From CS 294-10 Visualization Sp10
Creating Visualizations with Existing Visualization Software
Ideation to Realization
I knew I wanted to do some kind of sociology/psychology visualization. First I wanted to do something on media and attention span, but had difficulty finding data since it was such a specific topic. Then decided I wanted to look at another health issue such as depression, and maybe relate it to the GDP of countries. Finally, I decided to look at suicide rates by country instead. At first I wanted to compare 2 specific countries, but had a hard time finding that too (however, later on I did find it).
At one point, I looked specifically at UC Berkeley, but was having trouble also. It seemed like this data was not as readily reported on the Berkeley websites (except for maybe the Daily Cal) and is stigmatized information. I found a few good sources, but time series data was lacking. What stopped me eventually from further pursuing this avenue was the difficulty of data extraction. Much of it was summarized and not easily converted to a usable format.

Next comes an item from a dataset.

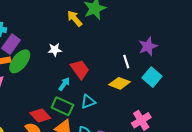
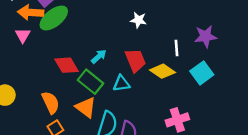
white star: (55, 50) -> (138, 20), moved
red trapezoid: (80, 69) -> (135, 60), moved
red diamond: (40, 116) -> (66, 65), moved

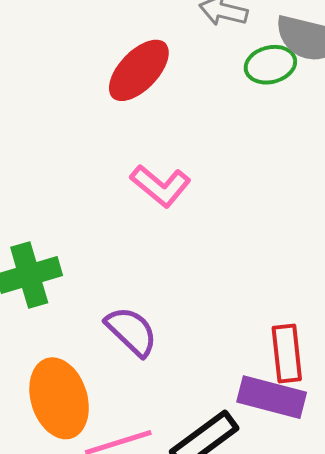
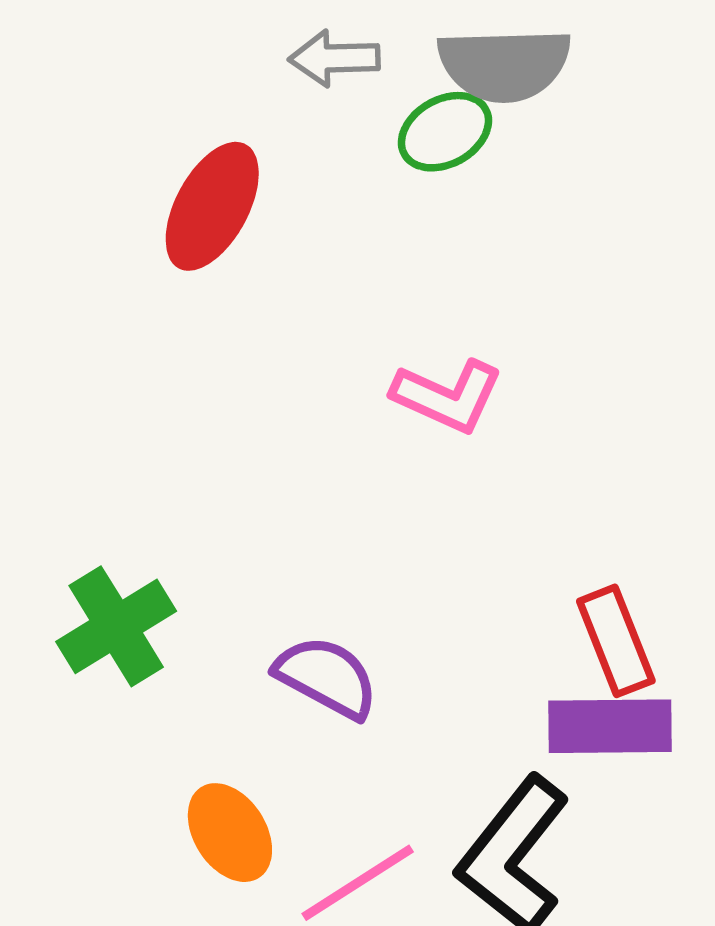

Finally, I decided to look at suicide rates by country again. This time, with some experience I found the data on the World Health Organization (WHO) website and the Human Development Index from a UN website. I decided to use the Human Development Index over the GDP because it includes more factors than just the GDP, such as life expectancy and education, to try to estimate the standard of living (a controversial thing). The final question I posed was: "Does the standard of living affect people's willingness to live (resulting in either committing or not committing suicide)?"
While looking for data I realized a few things:
- Lots of data is summarized, which is not necessarily useful for visualizations.
- Time series data is not easy to find or collect, because often times they only prominently display the latest data.
- There is too much data, and much of it is irrelevant.
This is the main visualization that shows each country plotted with HDI (in the X-axis) against Suicide rates per 100,000 (in the Y-axis). Instead of showing individual countries, I decided to distinguish them by region because I noticed a trend as I was shifting through the data. Much of the higher rates are correlated to location. Specifically the Eastern/Northern European countries (many of which were part of the former Soviet Union). In order to do this, I had to pull and aggregate the data across 4 excel sheets: (1) HDI, (2) Suicide Rates, (3) ISO 3166-1 alpha-3 country codes to Numerical Country Codes, (4) Numerical Country Codes to regions.
I've labeled the outlying countries, which would be of more interest. Also I've labeled the United States, since we would like to know where we stand in relation. The data points that more or less mark the boundaries (India, Norway, and Belarus) are labeled with more detail.
Finally, I included a trend line to show (although with high variance), increase in standard of living does not lead to people who are less willing to take their lives (actually the inverse is true). Of course, we need to take it with a grain of salt (I was able to find that pride in ones country is directly correlated with nickel import).
Also when I was looking through the data, I noticed many countries did not report any statistics on suicides. Many of these countries are in Central Asia, Africa, and South-East Asia, so I decided to include a map to show that. It also serves to reinforce that the Eastern/Northern European countries have some of the highest suicide rates.